Lee Corbin lcorbin at rawbw.com
Wed Mar 12 15:21:28 UTC 2008


Jef writes

> Another excellent and highly applicable post by Eliezer on the
> Overcoming Bias blog.
> 
> <http://www.overcomingbias.com/2008/03/mind-probabilit.html>
> 
>  Internalize this, and you're prepared to see how silly it is to argue
>  about personal identity on an ontological basis of what is, rather
>  than in epistemological terms of perceived agency.

Yes, I liked very much that essay too, for a number of reasons.

But as I said recently in the thread "The Many Dimensional Sculpture..."
(paraphrased slightly)

   One ultimate purpose of philosophy, and I argue the most important
   one, is be prescriptive. Philosophy most vitally---for me and for many
   others---should instruct us about what actions to take and what
   decisions to make.

and 

   Ultimately, again, I want to know what actions I should take and 
   what I can expect the different outcomes to be like.

And so I prefer to pose situations that call for decisions, for
actions. Only those test whether two people are really agreeing
or not. Otherwise, the terminological confusions and irreconcilable
philosophies may be simply moot.


By "copies" in these and similar threads, we always meant copies
of a version-of-you in a tiny branch of the overall multiverse.

* Action Item:  Should I dare teleport?  

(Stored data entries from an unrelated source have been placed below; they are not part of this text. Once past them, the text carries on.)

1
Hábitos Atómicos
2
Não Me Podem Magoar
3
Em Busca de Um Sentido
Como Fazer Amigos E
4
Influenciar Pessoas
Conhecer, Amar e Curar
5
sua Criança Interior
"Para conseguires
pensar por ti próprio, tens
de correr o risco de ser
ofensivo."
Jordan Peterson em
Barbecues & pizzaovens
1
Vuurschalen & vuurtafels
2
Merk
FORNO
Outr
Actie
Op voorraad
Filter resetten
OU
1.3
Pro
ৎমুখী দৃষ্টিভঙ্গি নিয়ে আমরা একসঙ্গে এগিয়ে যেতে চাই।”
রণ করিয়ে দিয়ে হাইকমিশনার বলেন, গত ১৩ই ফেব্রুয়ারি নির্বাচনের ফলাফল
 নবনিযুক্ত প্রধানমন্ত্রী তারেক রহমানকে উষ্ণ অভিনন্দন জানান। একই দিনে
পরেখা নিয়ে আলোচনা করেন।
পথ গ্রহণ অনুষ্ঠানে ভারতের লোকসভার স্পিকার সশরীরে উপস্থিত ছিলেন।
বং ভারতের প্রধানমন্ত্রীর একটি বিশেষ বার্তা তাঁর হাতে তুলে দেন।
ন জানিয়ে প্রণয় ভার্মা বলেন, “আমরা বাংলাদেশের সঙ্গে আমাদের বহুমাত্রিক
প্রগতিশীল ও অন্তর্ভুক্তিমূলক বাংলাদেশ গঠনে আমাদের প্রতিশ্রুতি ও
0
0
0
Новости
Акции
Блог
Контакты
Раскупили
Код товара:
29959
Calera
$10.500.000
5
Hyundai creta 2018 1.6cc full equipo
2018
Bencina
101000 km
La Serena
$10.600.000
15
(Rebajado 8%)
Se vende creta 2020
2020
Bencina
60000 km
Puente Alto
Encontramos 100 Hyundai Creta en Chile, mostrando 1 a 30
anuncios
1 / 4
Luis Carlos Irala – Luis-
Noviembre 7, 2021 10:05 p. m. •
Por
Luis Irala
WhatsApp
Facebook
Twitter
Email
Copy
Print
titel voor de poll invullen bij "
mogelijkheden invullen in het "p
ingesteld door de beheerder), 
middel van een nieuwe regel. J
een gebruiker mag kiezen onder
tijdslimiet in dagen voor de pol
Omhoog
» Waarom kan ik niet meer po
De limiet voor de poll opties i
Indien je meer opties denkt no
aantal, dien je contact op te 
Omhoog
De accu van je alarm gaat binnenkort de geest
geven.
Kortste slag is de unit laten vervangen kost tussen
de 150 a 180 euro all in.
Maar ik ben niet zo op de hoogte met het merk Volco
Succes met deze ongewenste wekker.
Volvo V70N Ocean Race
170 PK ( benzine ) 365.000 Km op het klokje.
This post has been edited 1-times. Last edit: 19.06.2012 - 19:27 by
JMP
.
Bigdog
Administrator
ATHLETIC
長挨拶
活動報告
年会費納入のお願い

   My analysis: the remote version-of-you is well
   within the fuzzy sphere (I haven't figured out how
   to translate this answer into Rafal's language)
   My answer is YES!

* Action Item: Do I benefit from the replication of copies that
   become a tiny bit different almost at once, and then have
   different thoughts as they go off and  explore many different
   planets?  Should I pay for that?

   Analysis: Either on Rafal's analysis or mine, the answer is
   "YES". He'd say one's tree of life is enriched, I'd say one
   get more runtime.

If I recall correctly, you don't have a lot of patience with
these kinds of real decisions because all that matters is
whether the world as a result more increasingly subscribes
to and implements increasing awareness and ever 
increasingly better approaches to progress, or some such.
(Am I warm?  :-)

But unless you delineate very exact, sharp *decisions* and
*actions* in scenarios that serve to distinguish your beliefs
from everyone else---and put less emphasis on the abstract
hard-to-follow verbiage---then you won't be facing up to
the true challenge, namely, prescribing courses of action.